Today is the first day of the Hebrew month of Marḥeshvan, often known simply as Ḥeshvan. While its name, like that of the other months on the Jewish calendar, is Babylonian in origin, a popular folk etymology understands it to mean “bitter Ḥeshvan” (from the Hebrew mar, meaning bitter)—a testament to the fact that it contains no holidays. A more playful variant takes advantage of the fact that mar can also be an honorific, in modern Hebrew the equivalent of “mister.” In fact, explains Shlomo Zuckier, Marḥeshvan derives from maraḥ shevan, meaning “the eight month,” which it is if you count from the spring month of Nissan as the Bible and ancient Jewish sources often do:
[The 13th-century rabbi Moses] Naḥmanides expresses a certain discomfort with counting months based on names acquired in exile rather than the earlier biblical practice of simply numbering them, starting from [Nissan], the month of the exodus from Egypt.
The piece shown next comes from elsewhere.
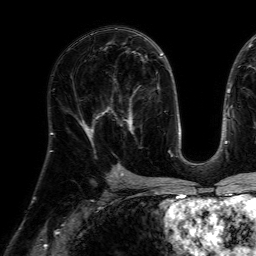
Breast MRI (dynamic contrast-enhanced), one axial slice; position 38 of 64 along the scan axis; cropped to one breast; dynamic contrast-enhanced series, time point 2 of 7 at this slice position (early post-contrast); 1.5 T; TE 4.6 ms, TR 7.2 ms; 2.5 mm slice thickness; 256 × 256 image matrix, field of view 230 × 230 mm. Female patient.
Outlined on this slice (semi-automatic segmentation, software-assisted and operator-edited):
- enhancing-tissue mask used for the functional tumour volume (all voxels passing the contrast-enhancement thresholds inside the analysis volume; usually the tumour): bounding box <104,79,143,149> (left, top, right, bottom; pixels)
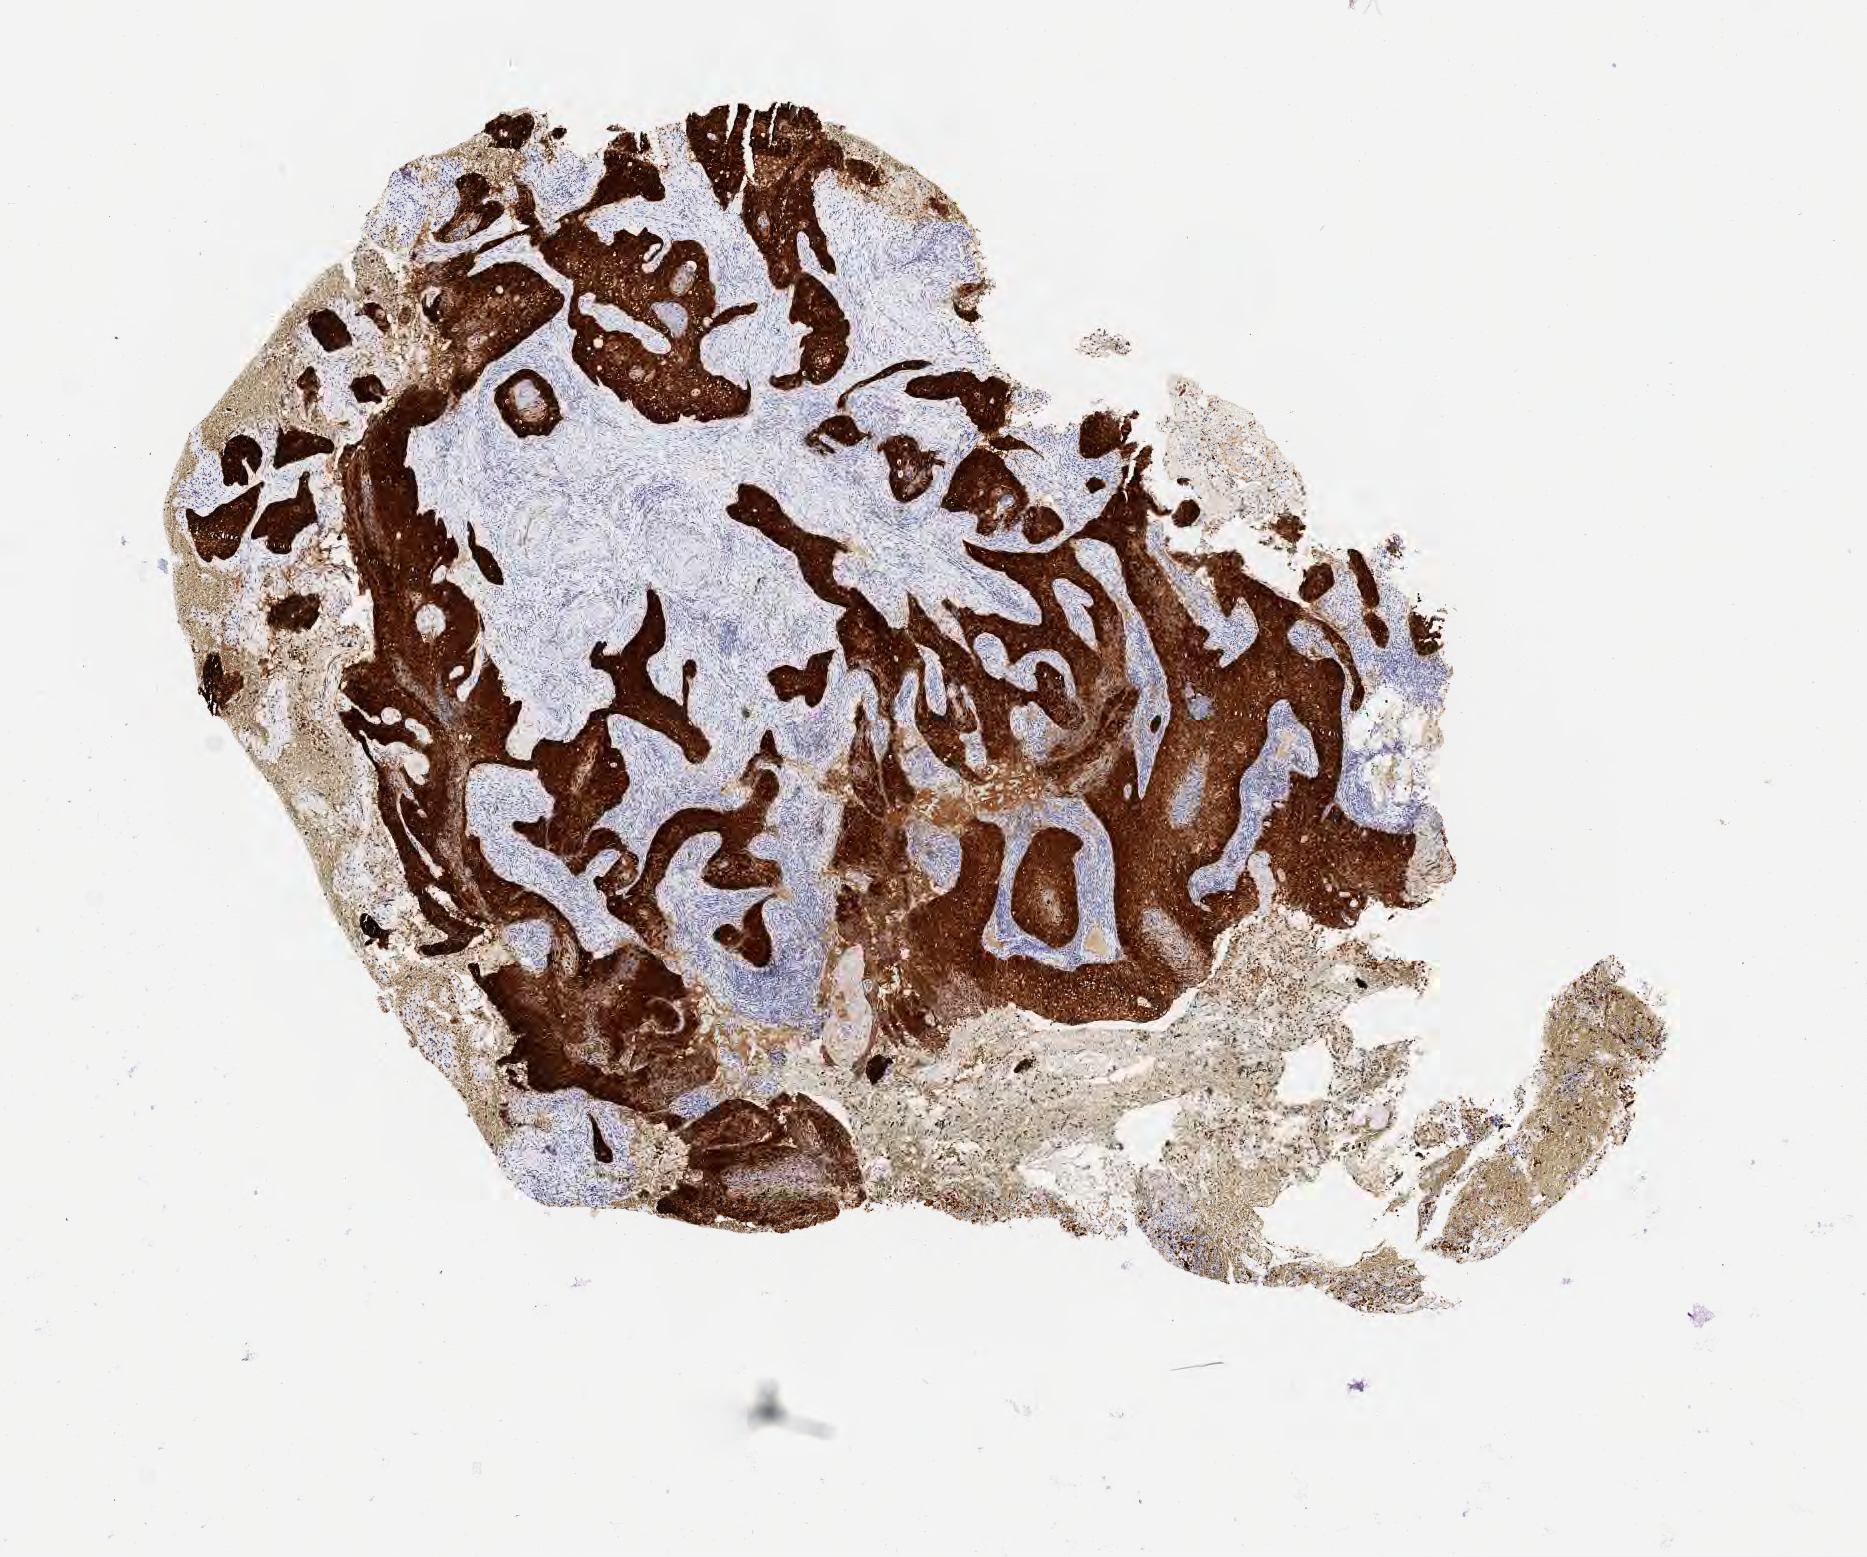
IHC for p16 (p16INK4a), whole-slide image — whole scanned area (about 7.6 x 6.3 mm) shown as a low-resolution overview; specimen: tumor tissue; site: cervix. Patient: female, aged 32.
Diagnosis: Squamous cell carcinoma, keratinizing, NOS.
He justifies the current practice by arguing that using the Babylonian names recalls and appreciates God’s returning the Jewish people to Israel following the Babylonian exile. Some religious Zionists have even proposed reverting to counting from the exodus, both for months and for years.
In a sense, then, Marḥeshvan might be seen as the ultimate month name, in that it manages both to retain the Babylonian name and to count from the month of the exodus from Egypt.